A Câmara Municipal de Campinas abriga no dia 24 de agosto, o 1º Simpósio Internacional – Avanços em Diagnóstico e Intervenção em Saúde Mental da Infância e Adolescência. O seminário – que terá como tema central a importância do diagnóstico precoce – vai contar com as presenças de alguns dos maiores especialistas brasileiros da área e com palestra do médico holandês Athanasios Maras, considerado uma das maiores autoridades do mundo no assunto. Psiquiatra infantil, Maras é diretor do Instituto Yulius – considerado modelo mundial em atenção à saúde mental para crianças e adolescentes.

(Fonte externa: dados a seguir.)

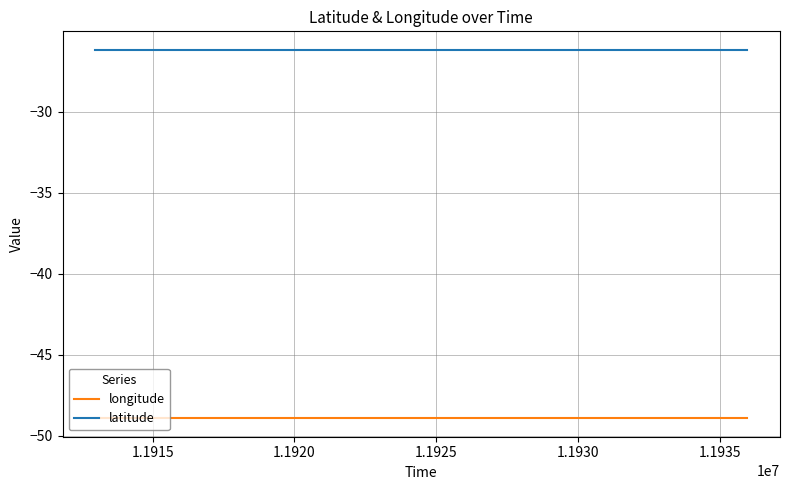

What is the highest value of the latitude series?

-26.2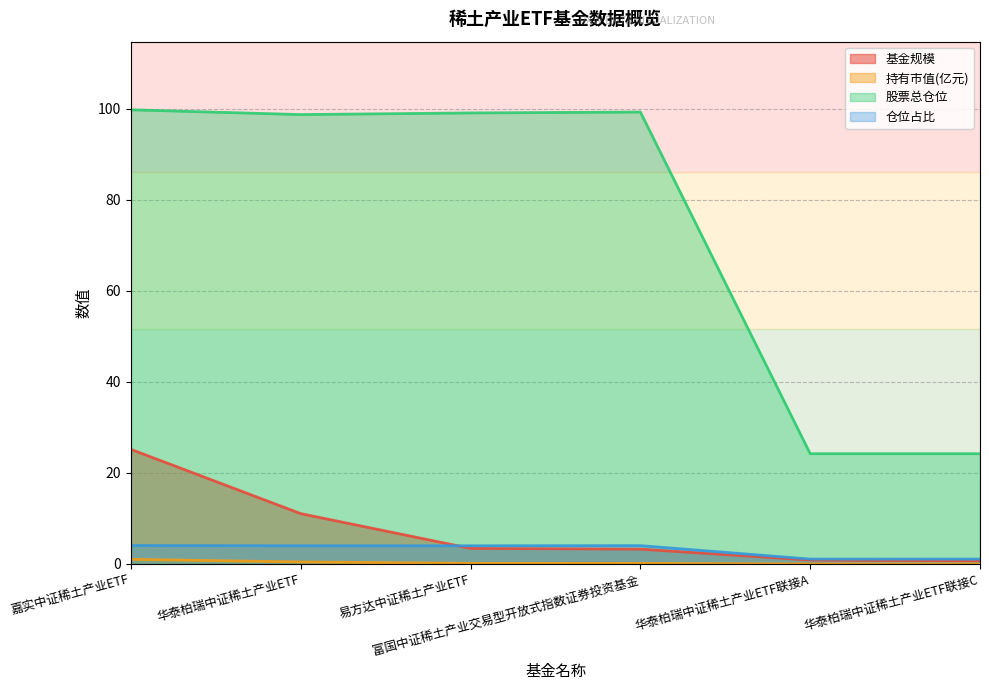

How many distinct data groups are displayed?

4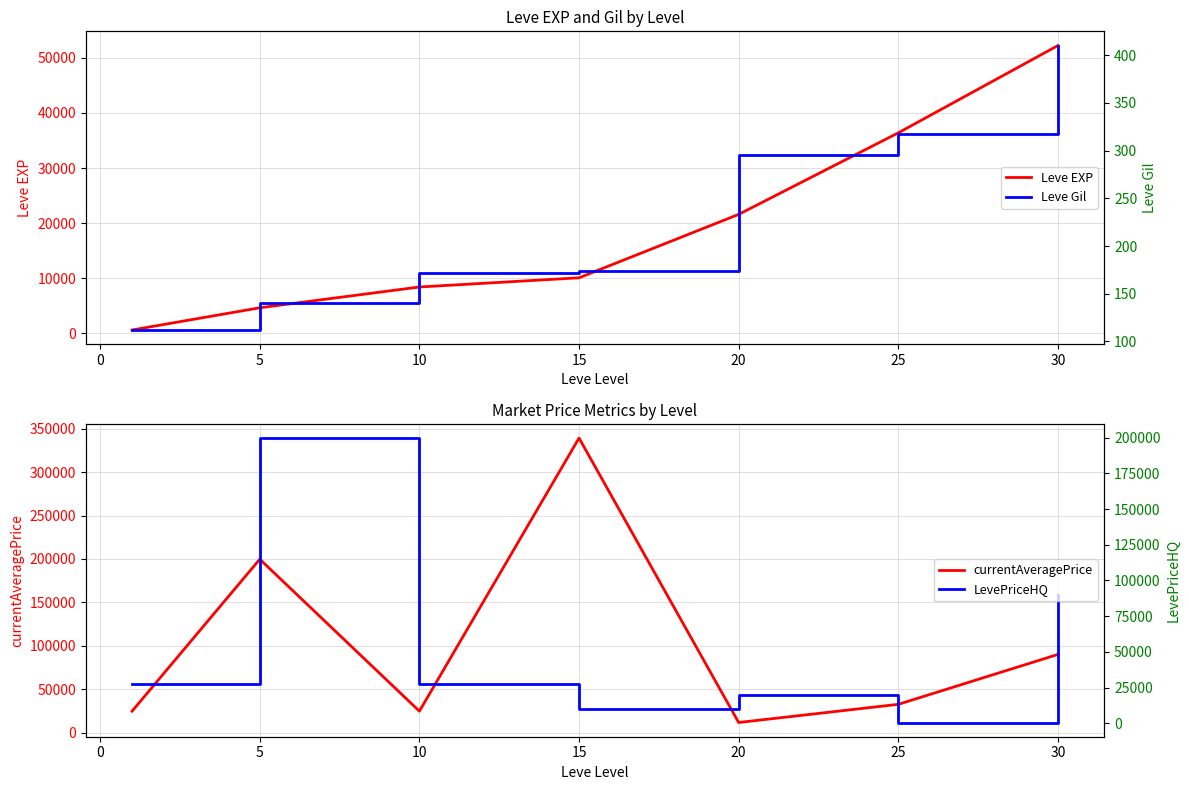

What is the sum of all currentAveragePrice values?

722356.6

Coordenadora da Comissão Científica do Evento, a psiquiatra Sueli Cabral Rathsam diz que o Brasil precisa adotar medidas urgentes para fazer o diagnóstico precoce da patologia. Ele diz que na Alemanha, por exemplo, um país que há muito anos desenvolve política referencial de atendimento, o diagnóstico se dá entre os dois e quatro anos. No Brasil, a precária rede de atendimento só vai identificar o autismo entre os nove e 12 anos. “Quando se chega a um diagnóstico, a criança já perdeu todo o ciclo de alfabetização”, relata. Estima-se que existam na Região metropolitana de Campinas perto de 50 mil crianças com algum tipo de transtorno mental; destas 1,5% possuem alguma patologia do espectro autista.
A especialista diz ainda que o Brasil não possui qualquer protocolo de atendimento e, justamente por isso, não consegue identificar o problema no devido tempo. “Nós temos mais autistas que pessoas com Síndrome de Down, mas o país, simplesmente, não possui uma política de atendimento”, lamenta. “Hoje, os poucos casos diagnosticados são atendidos em instituições específicas ou em serviços universitários, mas estes, estão fechado há anos para novos casos, porque não têm condições de atender mais gente”, afirma.
A partir do diagnóstico precoce, diz ela, será possível criar mecanismos de inclusão dessas crianças. Uma das bandeiras é fazer cumprir uma lei sancionada no ano passado, que assegura aos autistas os mesmos direitos de uma pessoa portadora de deficiência. Conhecida como Lei Berenice Piana, a legislação garante desde atendimento preferencial em banco, até o direito de estudar em escola regular.
Atualmente as patologias mentais atingem em média 700 milhões de pessoas no mundo e pelo menos um terço desse público não possuem acompanhamento médico, segundo a Organização Mundial da Saúde (OMS).